Interest rate hike in U.S.: Although my base case remains that there would be no rate hike this year, I have to admit that the possibility of a rate hike in December has definitely increased. The key reason for that is not better job data, it is the wage data.
On zero interest rate regime: My personal opinion is that these quantitative easing policies are misconceived. In my view, zero rates are negative for growth. Quantitative easing increases deflationary pressures.
India is the best relative stock market: I am not too surprised that I am still a big overweight on India. But I would have to admit that the investment case for India right now is much better in a global portfolio from a relative standpoint than in absolute returns standpoint. India is a good relative story.
What do you make of the latest economic reforms? Well, I have not looked at it in detail, but I think it is very encouraging that the government has announced this scheme. From my first look at the scheme and the discussions I held, this scheme seems to have something that previous efforts to clean up the SEB distribution issues did not have. It involves both stick and carrot. This is a positive development and it follows on from other positive developments of the past year when coal production increased.

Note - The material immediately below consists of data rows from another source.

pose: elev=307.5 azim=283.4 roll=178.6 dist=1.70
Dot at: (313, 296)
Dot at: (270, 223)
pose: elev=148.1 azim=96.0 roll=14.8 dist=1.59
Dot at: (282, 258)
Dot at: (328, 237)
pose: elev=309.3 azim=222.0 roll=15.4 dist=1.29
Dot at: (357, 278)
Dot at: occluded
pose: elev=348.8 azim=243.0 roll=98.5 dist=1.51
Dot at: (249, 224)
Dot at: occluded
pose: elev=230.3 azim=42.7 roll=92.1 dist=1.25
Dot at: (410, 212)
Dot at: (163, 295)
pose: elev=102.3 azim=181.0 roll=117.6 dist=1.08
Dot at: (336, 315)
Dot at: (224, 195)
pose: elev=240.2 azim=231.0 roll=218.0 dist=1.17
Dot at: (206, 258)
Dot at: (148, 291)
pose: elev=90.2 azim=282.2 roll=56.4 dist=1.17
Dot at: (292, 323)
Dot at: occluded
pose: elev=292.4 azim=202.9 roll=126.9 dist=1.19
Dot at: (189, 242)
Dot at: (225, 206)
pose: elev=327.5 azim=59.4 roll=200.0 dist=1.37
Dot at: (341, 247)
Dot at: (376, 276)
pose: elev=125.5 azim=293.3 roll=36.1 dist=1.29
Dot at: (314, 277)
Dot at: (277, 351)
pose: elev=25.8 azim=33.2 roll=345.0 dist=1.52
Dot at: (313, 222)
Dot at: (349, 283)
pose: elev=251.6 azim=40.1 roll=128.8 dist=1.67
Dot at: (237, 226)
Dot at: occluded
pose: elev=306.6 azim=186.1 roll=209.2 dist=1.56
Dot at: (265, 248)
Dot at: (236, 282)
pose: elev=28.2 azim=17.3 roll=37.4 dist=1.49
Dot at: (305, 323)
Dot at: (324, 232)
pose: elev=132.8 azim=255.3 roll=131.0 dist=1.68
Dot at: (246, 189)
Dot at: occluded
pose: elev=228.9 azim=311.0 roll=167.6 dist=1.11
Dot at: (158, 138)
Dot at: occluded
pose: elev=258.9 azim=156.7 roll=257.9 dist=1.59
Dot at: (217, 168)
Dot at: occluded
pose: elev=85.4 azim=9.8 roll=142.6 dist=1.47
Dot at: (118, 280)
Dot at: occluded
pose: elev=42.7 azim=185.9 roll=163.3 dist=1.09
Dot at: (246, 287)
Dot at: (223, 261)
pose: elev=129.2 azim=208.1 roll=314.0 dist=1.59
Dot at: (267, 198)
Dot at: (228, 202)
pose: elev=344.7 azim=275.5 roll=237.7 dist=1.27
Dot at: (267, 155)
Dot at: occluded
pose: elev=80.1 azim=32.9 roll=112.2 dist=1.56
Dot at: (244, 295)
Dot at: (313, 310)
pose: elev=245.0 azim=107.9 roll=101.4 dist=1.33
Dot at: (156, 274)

View on India: Well, basically the market will probably continue to trade sideways until we have evidence of a pickup in the investment cycle; that is my key point. When we get evidence of a pickup in the investment cycle, there would be a very significant upside in the Indian stock market. But my base case is that we still have a risk of earnings downgrade. Hopefully, we are coming to the end of that process, because the earnings downgrade can be offset to a significant degree by further monetary easing. At the start of this year, I would say a minimum of 200 bps of monetary easing in 2015 and 2016. We have so far had a 125 bps of monetary easing, which is probably more than what most economists were expecting at the start of the year. Personally, I think there will be a minimum of 75 bps more easing before the end of 2016. So those lower rates will offset the earnings disappointments. In terms of real upside for the stock market, we need an investment cycle.